By yowling spitting and dancing around a lake or sea, a werecat can stir the surface into waves. Celican who drowned their enemies this way gave rise to tales of witches who danced with cats to create storms at sea. Although this tribe claims to have originated the Rite, the Bubasti say otherwise. In their stories Bast herself taught her children to wreck invaders on the Nile, and supposedly used it to punish Pharaoh Snefru II, who persecuted her kind.

System: This rite must be performed on a cliff or beach overlooking the sea. To begin the tempest, each player makes the standard roll and spends two Gnosis points.
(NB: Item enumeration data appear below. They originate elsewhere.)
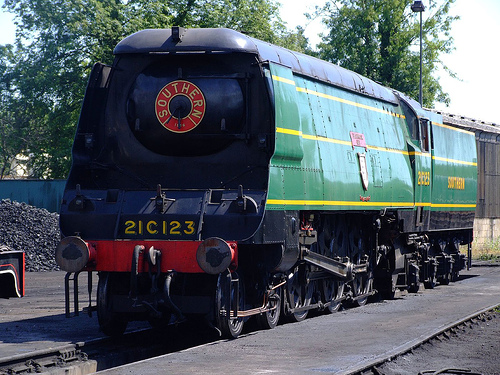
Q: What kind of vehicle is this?
A: A train.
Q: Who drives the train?
A: The conductor.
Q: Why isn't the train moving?
A: Because it is parked.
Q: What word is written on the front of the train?
A: Southern.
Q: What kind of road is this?
A: A railroad.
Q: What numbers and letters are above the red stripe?
A: 21C123.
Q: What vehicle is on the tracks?
A: Train.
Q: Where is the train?
A: On the rails.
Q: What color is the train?
A: Green.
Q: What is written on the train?
A: Southern.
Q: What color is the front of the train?
A: Black.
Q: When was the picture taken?
A: Daytime.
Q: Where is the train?
A: On the track.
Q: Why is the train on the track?
A: Parked.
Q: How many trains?
A: 1.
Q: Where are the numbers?
A: The front of the train.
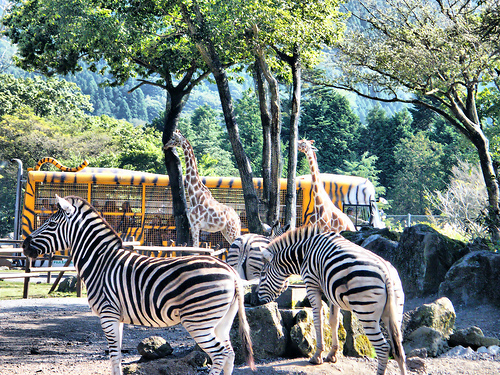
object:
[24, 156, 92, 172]
snake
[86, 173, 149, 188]
stripes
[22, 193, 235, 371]
zebra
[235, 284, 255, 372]
tail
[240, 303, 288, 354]
rocks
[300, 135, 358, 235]
giraffe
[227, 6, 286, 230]
tree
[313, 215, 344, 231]
spots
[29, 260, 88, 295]
fence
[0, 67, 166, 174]
trees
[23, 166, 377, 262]
bus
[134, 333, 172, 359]
rock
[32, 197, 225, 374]
stripes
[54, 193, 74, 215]
ear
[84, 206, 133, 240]
mane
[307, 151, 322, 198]
neck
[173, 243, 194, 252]
trunk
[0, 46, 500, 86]
leaves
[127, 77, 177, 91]
branch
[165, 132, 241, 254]
giraffes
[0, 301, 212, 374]
shadow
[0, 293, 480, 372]
ground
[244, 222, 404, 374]
animals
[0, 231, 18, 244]
pipe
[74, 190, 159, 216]
people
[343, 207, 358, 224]
driver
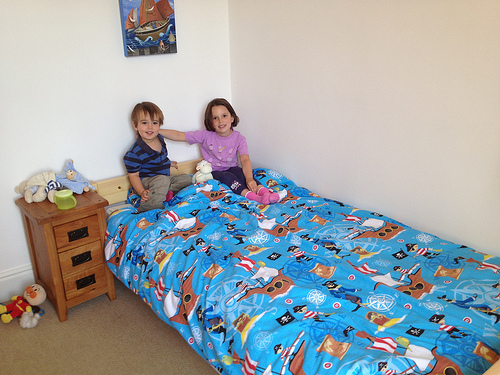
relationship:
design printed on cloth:
[342, 257, 437, 303] [197, 202, 382, 323]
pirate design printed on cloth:
[419, 307, 467, 342] [211, 233, 486, 359]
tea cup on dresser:
[54, 187, 76, 211] [2, 142, 127, 322]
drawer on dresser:
[50, 212, 107, 248] [15, 180, 118, 322]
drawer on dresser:
[50, 238, 109, 278] [15, 180, 118, 322]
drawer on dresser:
[58, 264, 115, 301] [15, 180, 118, 322]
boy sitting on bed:
[123, 101, 191, 212] [79, 159, 497, 371]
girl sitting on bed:
[159, 97, 283, 208] [79, 159, 497, 371]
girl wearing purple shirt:
[159, 97, 283, 208] [184, 126, 252, 172]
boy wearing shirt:
[123, 101, 191, 212] [105, 126, 177, 179]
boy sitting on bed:
[123, 101, 195, 220] [79, 159, 497, 371]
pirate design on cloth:
[427, 313, 475, 338] [132, 166, 473, 371]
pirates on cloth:
[301, 230, 341, 253] [132, 166, 473, 371]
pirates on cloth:
[237, 286, 246, 292] [132, 166, 473, 371]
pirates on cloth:
[392, 267, 409, 274] [132, 166, 473, 371]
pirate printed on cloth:
[288, 244, 313, 263] [100, 164, 497, 372]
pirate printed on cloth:
[293, 303, 330, 324] [100, 164, 497, 372]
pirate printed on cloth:
[193, 235, 220, 257] [100, 164, 497, 372]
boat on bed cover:
[356, 302, 428, 342] [105, 168, 498, 374]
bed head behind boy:
[85, 154, 285, 209] [123, 101, 191, 212]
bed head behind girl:
[85, 154, 285, 209] [159, 97, 283, 208]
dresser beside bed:
[15, 186, 115, 315] [115, 152, 481, 354]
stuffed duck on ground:
[3, 282, 52, 331] [3, 280, 220, 372]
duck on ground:
[3, 282, 43, 331] [3, 280, 220, 372]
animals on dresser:
[8, 157, 100, 209] [14, 195, 118, 313]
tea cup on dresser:
[54, 187, 76, 211] [15, 180, 118, 322]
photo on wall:
[116, 0, 179, 57] [1, 0, 231, 279]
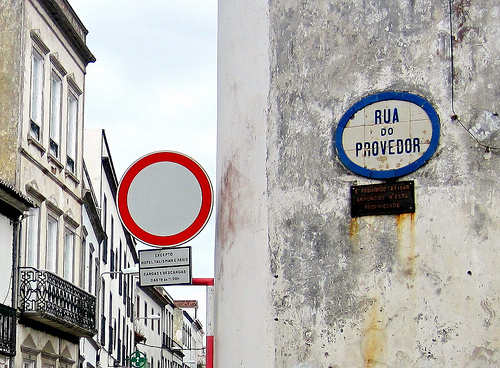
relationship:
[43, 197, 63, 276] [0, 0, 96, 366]
window on building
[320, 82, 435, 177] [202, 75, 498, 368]
plaque on wall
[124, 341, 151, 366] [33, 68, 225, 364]
sign on building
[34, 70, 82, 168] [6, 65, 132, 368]
window on building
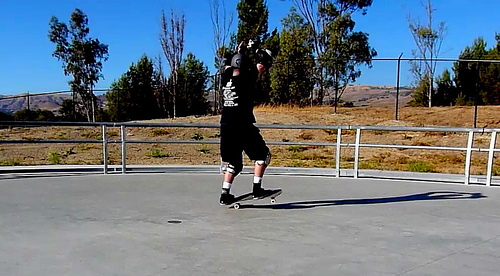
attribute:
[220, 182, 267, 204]
shoes — black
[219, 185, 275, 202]
shoes — black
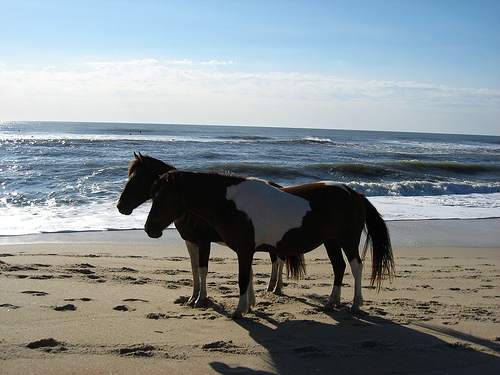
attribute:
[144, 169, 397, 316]
horse — brown, white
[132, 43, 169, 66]
sky — cloudy, av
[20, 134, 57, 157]
water — blue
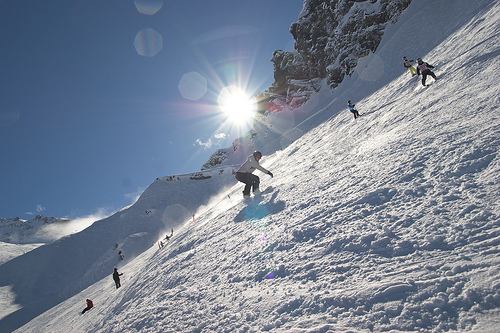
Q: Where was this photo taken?
A: On a ski slope.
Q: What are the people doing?
A: Snowboarding.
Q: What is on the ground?
A: Snow.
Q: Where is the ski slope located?
A: On a mountain.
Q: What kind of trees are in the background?
A: Pine trees.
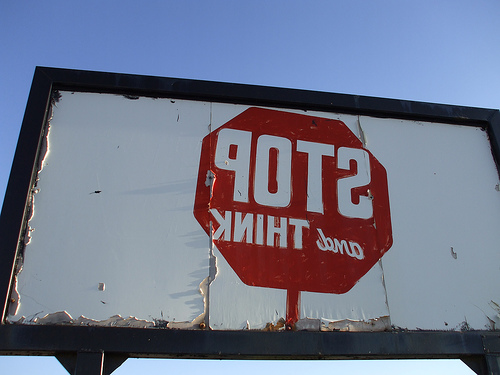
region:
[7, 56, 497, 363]
white sign with a black frame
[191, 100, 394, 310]
drawing of a red sign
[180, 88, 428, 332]
red octagon with white letters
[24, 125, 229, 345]
paper peeling off of a billboard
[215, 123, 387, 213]
the word "stop" displayed backwards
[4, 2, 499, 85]
blue sky above the sky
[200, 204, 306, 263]
the word "think" shown backwards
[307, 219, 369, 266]
the word "and" backwards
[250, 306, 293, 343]
brown spot on the damaged sign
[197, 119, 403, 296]
the words "stop and think" displayed backwards on the red sign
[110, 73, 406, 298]
lettering backwards on sign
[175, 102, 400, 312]
red and white sign on a black and white sign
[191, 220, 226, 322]
curled edges of paper panels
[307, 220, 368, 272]
white scripted writing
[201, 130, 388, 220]
white lettering in capital letters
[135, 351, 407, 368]
sky showing under sign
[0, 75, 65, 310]
torn paper along side frame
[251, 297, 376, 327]
puckering above ripped paper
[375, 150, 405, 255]
smooth edge of red sign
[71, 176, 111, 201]
black mark on white paper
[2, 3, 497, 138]
Clear blue sky.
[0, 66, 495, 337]
Tall billboard sign.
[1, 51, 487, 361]
Black frame to the billboard.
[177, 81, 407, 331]
Backwards red stop sign on the billboard.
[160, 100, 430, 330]
STOP and THINK written backwards on the billboard.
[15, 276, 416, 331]
Parts of the billboard ripping away.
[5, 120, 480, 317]
White base of the billboard.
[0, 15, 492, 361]
Nobody pictured within the photo.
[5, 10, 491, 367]
Photo taken during the day.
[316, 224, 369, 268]
"and" written in cursive and backwards.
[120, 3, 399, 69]
a clear blue sky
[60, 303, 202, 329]
peeling paint on the sign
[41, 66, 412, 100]
a black frame around a bill board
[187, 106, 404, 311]
a red stop sign on a bill board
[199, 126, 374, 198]
white letters on a red sign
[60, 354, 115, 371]
a wooden post supporting a sign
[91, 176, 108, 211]
dirt on the bill board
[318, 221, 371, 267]
cursive writing on the sign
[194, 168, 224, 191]
a small hole in the sign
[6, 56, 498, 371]
a large bill board with a stop sign on it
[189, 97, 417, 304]
backwards stop sign on board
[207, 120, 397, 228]
backwards word in white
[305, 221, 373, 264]
word written in cursive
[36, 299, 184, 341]
torn edges of sign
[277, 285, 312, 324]
red pole on painted sign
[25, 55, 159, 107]
black wood frame of sign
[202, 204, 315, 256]
tall capital letters in white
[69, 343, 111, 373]
pole holding sign up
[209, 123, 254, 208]
letter P on stop sign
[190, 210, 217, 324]
worn line on sign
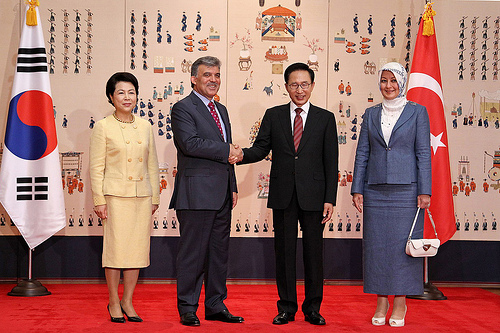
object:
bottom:
[5, 279, 53, 295]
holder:
[7, 277, 51, 296]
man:
[168, 56, 243, 326]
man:
[228, 63, 339, 326]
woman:
[351, 62, 432, 327]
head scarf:
[378, 62, 408, 98]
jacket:
[351, 101, 430, 195]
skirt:
[363, 182, 424, 295]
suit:
[236, 101, 338, 314]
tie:
[294, 108, 304, 152]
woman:
[90, 72, 161, 323]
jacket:
[89, 112, 160, 206]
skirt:
[101, 195, 152, 268]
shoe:
[304, 311, 326, 326]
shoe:
[272, 311, 295, 325]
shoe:
[205, 309, 244, 323]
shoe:
[180, 312, 200, 327]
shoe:
[389, 304, 408, 327]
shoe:
[371, 300, 389, 325]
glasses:
[289, 83, 309, 90]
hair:
[191, 56, 222, 89]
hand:
[228, 143, 244, 162]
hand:
[228, 144, 240, 164]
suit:
[169, 90, 238, 315]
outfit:
[90, 113, 160, 269]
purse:
[405, 207, 441, 258]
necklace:
[112, 111, 135, 124]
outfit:
[351, 101, 432, 296]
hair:
[284, 63, 315, 84]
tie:
[207, 102, 224, 142]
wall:
[0, 0, 500, 284]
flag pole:
[28, 248, 33, 279]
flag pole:
[423, 256, 429, 284]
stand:
[405, 284, 447, 301]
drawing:
[255, 4, 303, 41]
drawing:
[230, 29, 254, 70]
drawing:
[302, 35, 324, 70]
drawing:
[264, 45, 289, 63]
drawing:
[243, 71, 253, 90]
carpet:
[0, 283, 499, 332]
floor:
[0, 280, 499, 332]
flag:
[406, 0, 457, 245]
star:
[429, 132, 446, 155]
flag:
[0, 6, 66, 250]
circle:
[4, 90, 57, 161]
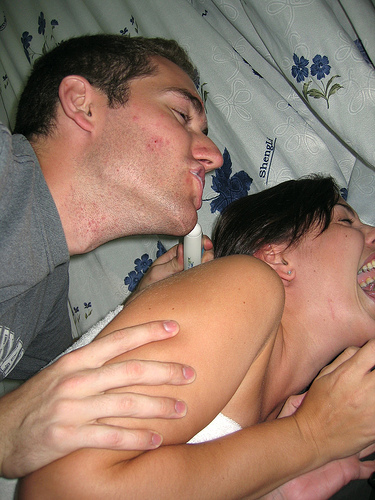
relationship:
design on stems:
[291, 52, 343, 108] [307, 79, 325, 94]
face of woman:
[298, 182, 373, 339] [6, 174, 374, 498]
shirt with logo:
[2, 124, 70, 383] [0, 325, 26, 378]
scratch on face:
[326, 297, 339, 324] [304, 184, 374, 337]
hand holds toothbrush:
[120, 237, 210, 304] [184, 221, 200, 272]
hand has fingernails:
[1, 308, 203, 487] [153, 317, 195, 456]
If more than one cat performs the rite, all their successes are added together. Each blood-Kinfolk present adds an additional success to the total. One roll is made for each hour spent dancing, at successively higher difficulties; each new roll costs an additional two gnosis points and a point of Willpower. The turbulence extends out for one mile for every Bastet participating in the rite, and dies down an hour or so after the dance ends.